══ Records to use ══
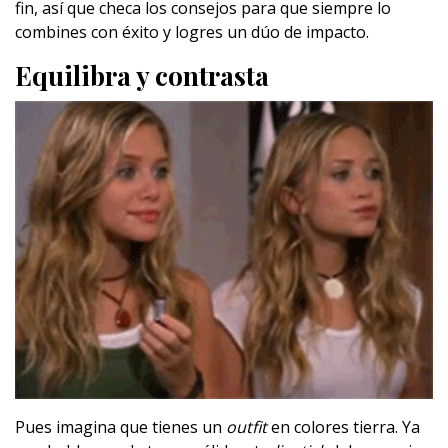
fin, así que checa los consejos para que siempre lo
combines con éxito y logres un dúo de impacto.
Equilibra y contrasta
Pues imagina que tienes un
outfit
en colores tierra. Ya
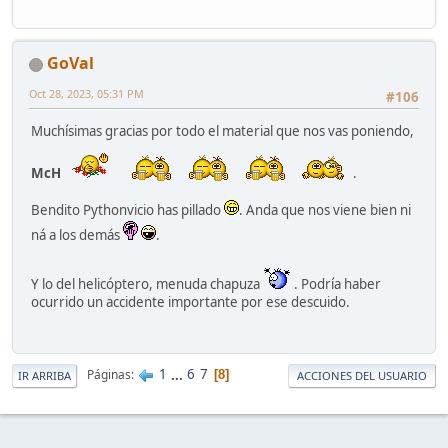
GoVal
Oct 28, 2023, 05:31 PM
#106
Muchísimas gracias por todo el material que nos vas poniendo,
McH
.
Bendito Pythonvicio has pillado
. Anda que nos viene bien ni
ná a los demás
.
Y lo del helicóptero, menuda chapuza
. Podría haber
ocurrido un accidente importante por ese descuido.
1
...
6
7
Páginas
8
IR ARRIBA
ACCIONES DEL USUARIO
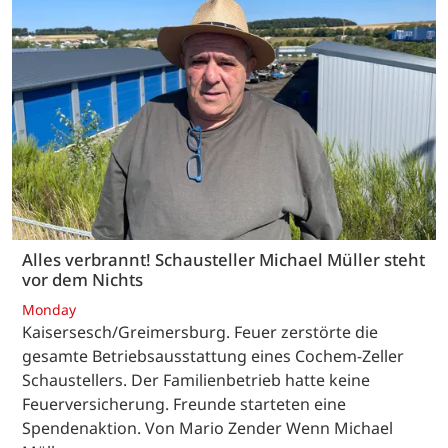
Alles verbrannt! Schausteller Michael Müller steht
vor dem Nichts
Monday
Kaisersesch/Greimersburg. Feuer zerstörte die
gesamte Betriebsausstattung eines Cochem-Zeller
Schaustellers. Der Familienbetrieb hatte keine
Feuerversicherung. Freunde starteten eine
Spendenaktion. Von Mario Zender Wenn Michael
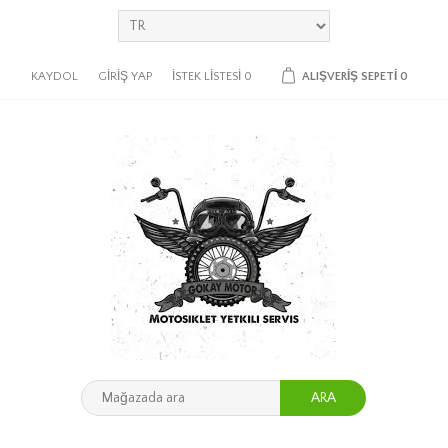
KAYDOL
GIRIŞ YAP
İSTEK LISTESI
0
ALIŞVERIŞ SEPETI
0
ARA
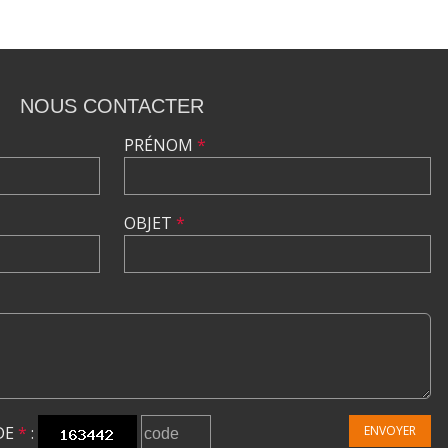
NOUS CONTACTER
PRÉNOM
*
OBJET
*
DE
*
:
ENVOYER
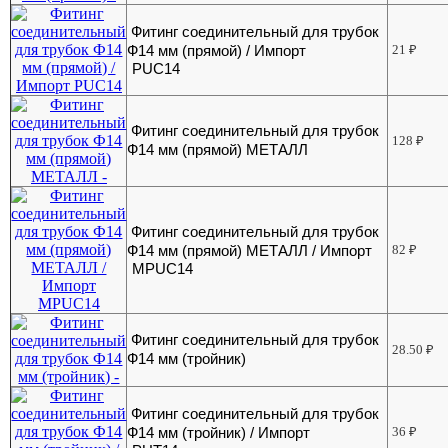
Фитинг соединительный для трубок
Ф14 мм (прямой) / Импорт
21
₽
PUC14
Фитинг соединительный для трубок
128
₽
Ф14 мм (прямой) МЕТАЛЛ
Фитинг соединительный для трубок
Ф14 мм (прямой) МЕТАЛЛ / Импорт
82
₽
MPUC14
Фитинг соединительный для трубок
28.50
₽
Ф14 мм (тройник)
Фитинг соединительный для трубок
Ф14 мм (тройник) / Импорт
36
₽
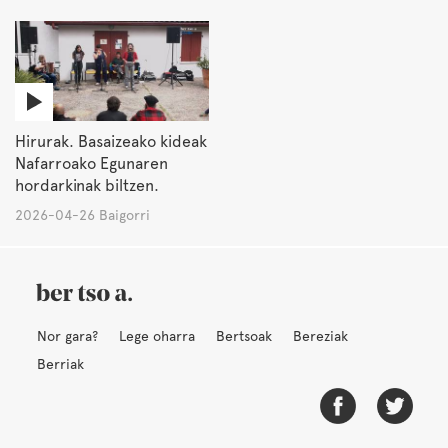
Hirurak. Basaizeako kideak
Nafarroako Egunaren
hordarkinak biltzen.
2026-04-26 Baigorri
Nor gara?
Lege oharra
Bertsoak
Bereziak
Berriak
═══
Prompt:
Whatever lies between the first line of the data and the line holding "ACCIONES DEL USUARIO", inclusive, should be repeated exactly, apart from the pictures.

Response to the exercise:
fin, así que checa los consejos para que siempre lo
combines con éxito y logres un dúo de impacto.
Equilibra y contrasta
Pues imagina que tienes un
outfit
en colores tierra. Ya
GoVal
Oct 28, 2023, 05:31 PM
#106
Muchísimas gracias por todo el material que nos vas poniendo,
McH
.
Bendito Pythonvicio has pillado
. Anda que nos viene bien ni
ná a los demás
.
Y lo del helicóptero, menuda chapuza
. Podría haber
ocurrido un accidente importante por ese descuido.
1
...
6
7
Páginas
8
IR ARRIBA
ACCIONES DEL USUARIO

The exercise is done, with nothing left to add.